## Exercise aim
Up to the line containing "- log-call-arguments: true", nothing is kept; from that line through the end of the data below, output every line exactly.

********************

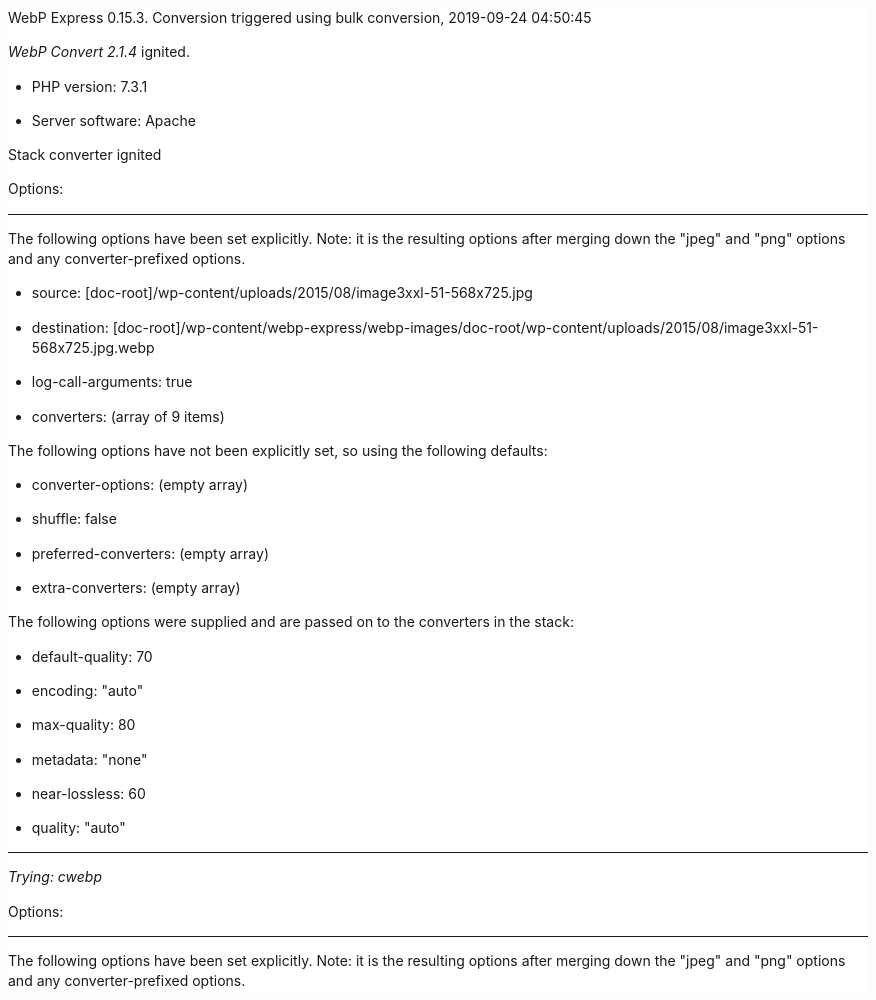 WebP Express 0.15.3. Conversion triggered using bulk conversion, 2019-09-24 04:50:45


*WebP Convert 2.1.4*  ignited.

- PHP version: 7.3.1

- Server software: Apache


Stack converter ignited


Options:

------------

The following options have been set explicitly. Note: it is the resulting options after merging down the "jpeg" and "png" options and any converter-prefixed options.

- source: [doc-root]/wp-content/uploads/2015/08/image3xxl-51-568x725.jpg

- destination: [doc-root]/wp-content/webp-express/webp-images/doc-root/wp-content/uploads/2015/08/image3xxl-51-568x725.jpg.webp

- log-call-arguments: true

- converters: (array of 9 items)


The following options have not been explicitly set, so using the following defaults:

- converter-options: (empty array)

- shuffle: false

- preferred-converters: (empty array)

- extra-converters: (empty array)


The following options were supplied and are passed on to the converters in the stack:

- default-quality: 70

- encoding: "auto"

- max-quality: 80

- metadata: "none"

- near-lossless: 60

- quality: "auto"

------------



*Trying: cwebp* 


Options:

------------

The following options have been set explicitly. Note: it is the resulting options after merging down the "jpeg" and "png" options and any converter-prefixed options.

********************

## Solution to the problem
- log-call-arguments: true

- converters: (array of 9 items)


The following options have not been explicitly set, so using the following defaults:

- converter-options: (empty array)

- shuffle: false

- preferred-converters: (empty array)

- extra-converters: (empty array)


The following options were supplied and are passed on to the converters in the stack:

- default-quality: 70

- encoding: "auto"

- max-quality: 80

- metadata: "none"

- near-lossless: 60

- quality: "auto"

------------



*Trying: cwebp* 


Options:

------------

The following options have been set explicitly. Note: it is the resulting options after merging down the "jpeg" and "png" options and any converter-prefixed options.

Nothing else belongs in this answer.